Family Connectedness and the Holidays


Holiday Happenings

Family sharing a meal and laughing together

The holiday season is an exciting time for many families, and being together is on the minds of adults and the youth. While family connectedness and bonding with youth is important year-round, the holidays are an opportunity for families and other caring adults to engage with adolescents.

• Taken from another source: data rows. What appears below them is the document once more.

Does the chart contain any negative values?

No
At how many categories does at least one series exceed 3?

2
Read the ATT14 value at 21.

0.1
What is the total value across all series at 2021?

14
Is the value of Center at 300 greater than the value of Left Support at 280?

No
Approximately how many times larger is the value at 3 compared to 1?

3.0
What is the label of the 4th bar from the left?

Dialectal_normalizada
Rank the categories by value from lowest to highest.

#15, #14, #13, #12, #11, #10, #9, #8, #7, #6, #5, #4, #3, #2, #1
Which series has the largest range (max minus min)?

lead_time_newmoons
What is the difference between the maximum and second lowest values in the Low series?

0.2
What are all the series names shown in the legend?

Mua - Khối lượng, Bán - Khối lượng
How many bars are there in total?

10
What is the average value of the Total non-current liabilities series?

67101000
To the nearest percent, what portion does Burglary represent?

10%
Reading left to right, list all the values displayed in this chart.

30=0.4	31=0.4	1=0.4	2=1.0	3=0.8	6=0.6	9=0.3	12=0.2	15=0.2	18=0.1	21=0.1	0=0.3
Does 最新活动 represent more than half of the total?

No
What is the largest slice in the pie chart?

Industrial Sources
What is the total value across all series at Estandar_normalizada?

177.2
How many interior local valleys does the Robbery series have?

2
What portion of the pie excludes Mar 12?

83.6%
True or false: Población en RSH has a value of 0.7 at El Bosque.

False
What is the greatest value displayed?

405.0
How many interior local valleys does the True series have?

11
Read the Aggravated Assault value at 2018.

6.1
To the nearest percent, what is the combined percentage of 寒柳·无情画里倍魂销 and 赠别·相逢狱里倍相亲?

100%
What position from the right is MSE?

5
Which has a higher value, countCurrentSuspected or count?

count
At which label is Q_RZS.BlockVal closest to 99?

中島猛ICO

Connectedness means having a quality, mutual, and sustained emotional bond. Parent-child connectedness is a protective factor that helps to reduce negative behaviors, such as substance use, and boosts positive behaviors, such as school achievement. Adolescents’ connectedness to siblings, grandparents, mentors and role models, or godparents also is beneficial and can be strengthened during this time. Below are resources for sparking conversations with adolescents and building relationships, warmth, and support.


Resources for Improving Connectedness

Conversations for the Season. Improving communication is a key part of establishing connectedness with youth. Here are some conversations that can engage youth:

  • Materialism is sometimes promoted around the holidays. Adults can shift the focus away from possessions and money and instead focus on family traditions and strong relationships.
  • Thankfulness and expressing gratitude is linked to bolstering well-being in numerous ways, such as boosting immune systems, life satisfaction, and engagement with hobbies. Get tips on how to help youth develop gratitude from the Youth Gratitude Project.

Balancing Friends and Family. During holiday breaks from school, adolescents may face conflicting priorities between their families and their friends. Coming up with ground rules together, getting to know your teen's friends and interests, and letting young people have some autonomy are all ways to strengthen relationships with them. Here are some tips for families on how to stay involved with adolescents.

Tech Tips. Cell phones and other technology at family gatherings can distract from time spent with each other, but there are ways families can work to establish rules for phone usage. Parents and caregivers also can create a family media plan with this tool from the American Academy of Pediatrics.

Managing Stress. The holidays can be stressful and strain relationships. The CDC’s Holiday Health and Safety Tips provides ideas for managing stress and traveling safely.


Supporting Families, Caregivers, and Networks for Adolescents in All Situations

For some youth, holidays might be an especially challenging time. Family or other supports might be out of reach or unable to play a central role in holiday activities. Here are some resources for families or adolescents in different situations:

  • Young Adults and Co-parenting: Some adolescents and young adults co-parent, or work together to care for a child. Collaboration and sharing responsibilities between parents, caregivers, or older siblings is important for the well-being of the child as well as those involved in their care. Here are some tips for programs and service providers to help adolescents and young adults improve their co-parenting skills.
  • Military Families: Families may have an actively deployed member who may not be able to come home for family gatherings. Military One Source provides resources for military families.
  • Youth Homelessness: Some youth do not have a stable home for the holidays. This collection of resources from the U.S. Department of Housing and Urban Development for homeless youth service providers discusses strategies for rapid re-housing, coordinated entry with youth, and engaging youth in the decision-making process.
  • Incarcerated Parents: Youth with incarcerated parents or other family members may have limited contact with them during the holidays. This tip sheet helps parents who are incarcerated plan for and get the most out of a visit from their child or children.